- Task set:
A - Summarize the article about actor Dani Zareie in two sentences.
B - Copy the passage of the article about actor Dani Zareie from "Director Jack McNamara" to "up the opportunity.".

- Page extract:

____________

Who is the young man whose assured performances in the play Champion, alongside vastly more experienced cast members, have so impressed audiences?
Take a bow Daniel – ‘Dani’ - Zareie (pronounced ‘Zah-ree’) who plays Azeem, the younger of two brothers in Ishy Din’s new play inspired by Muhammad Ali’s visit to South Shields in 1977.
Director Jack McNamara predicts a bright future. He’s certainly going places, but we’ll come to that.
First, though, where has he emerged from, this young actor – recently turned 19 – who is making his professional debut at Live Theatre as if to the manner born?
He was actually born in Newcastle, to parents who came here as young adults from Iran, and grew up in Highfield, near Rowlands Gill - or as he laughingly puts it, “in the sticks… just a little town in a forest”.
He has set a precedent as the first student on the Theatre Royal’s 10-year-old Project A acting course to be recruited mid-course for a professional production and to be granted leave to take up the opportunity.
“They’ve never let a student do work outside the course because the whole point is you’re there to train,” Dani tells me at Live Theatre on his day off.
“This was a very rare case of right situation, right time because in Newcastle especially it’s rare to have a role like this come along for a young brown ethnic person.
“I think they just bent the rules a little bit.”
Appearance wise, Dani might fit the bill (Azeem is actually of white British/Pakistani parentage) but I think there’s more to it than that. He can certainly act, as we’ve seen; but in person he is eloquent, affable and as driven as a recent school leaver can be.
He wasn’t always so self-assured.

____________

- Supplied information:
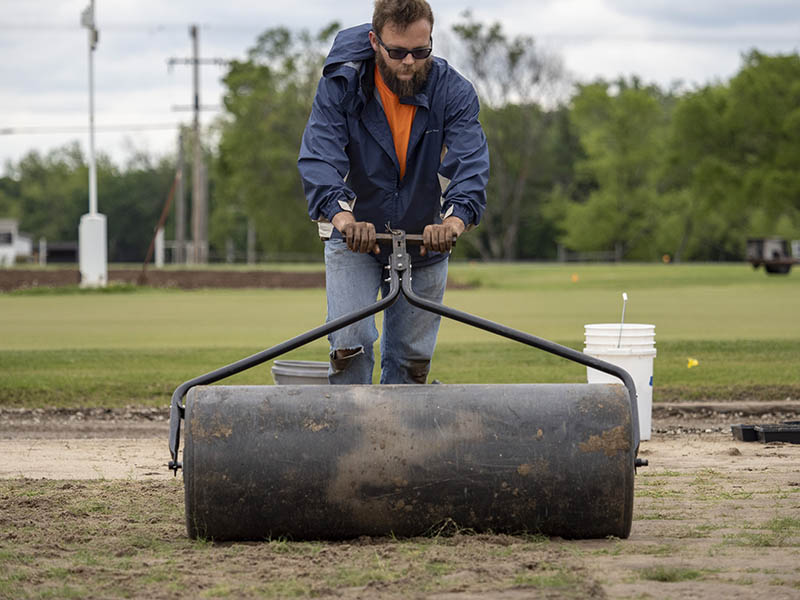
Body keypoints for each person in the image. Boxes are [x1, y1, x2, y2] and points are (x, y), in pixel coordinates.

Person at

____________

- Written responses:
A - Dani Zareie, who recently turned 19, plays Azeem in Ishy Din's new play Champion, which was inspired by Muhammad Ali's 1977 visit to South Shields and marks Zareie's professional debut at Live Theatre. He was born in Newcastle to parents from Iran and grew up in Highfield, and he is the first student on the Theatre Royal's Project A acting course to be recruited mid-course for a professional production and given leave to take it up.

B -
Director Jack McNamara predicts a bright future. He’s certainly going places, but we’ll come to that.
First, though, where has he emerged from, this young actor – recently turned 19 – who is making his professional debut at Live Theatre as if to the manner born?
He was actually born in Newcastle, to parents who came here as young adults from Iran, and grew up in Highfield, near Rowlands Gill - or as he laughingly puts it, “in the sticks… just a little town in a forest”.
He has set a precedent as the first student on the Theatre Royal’s 10-year-old Project A acting course to be recruited mid-course for a professional production and to be granted leave to take up the opportunity.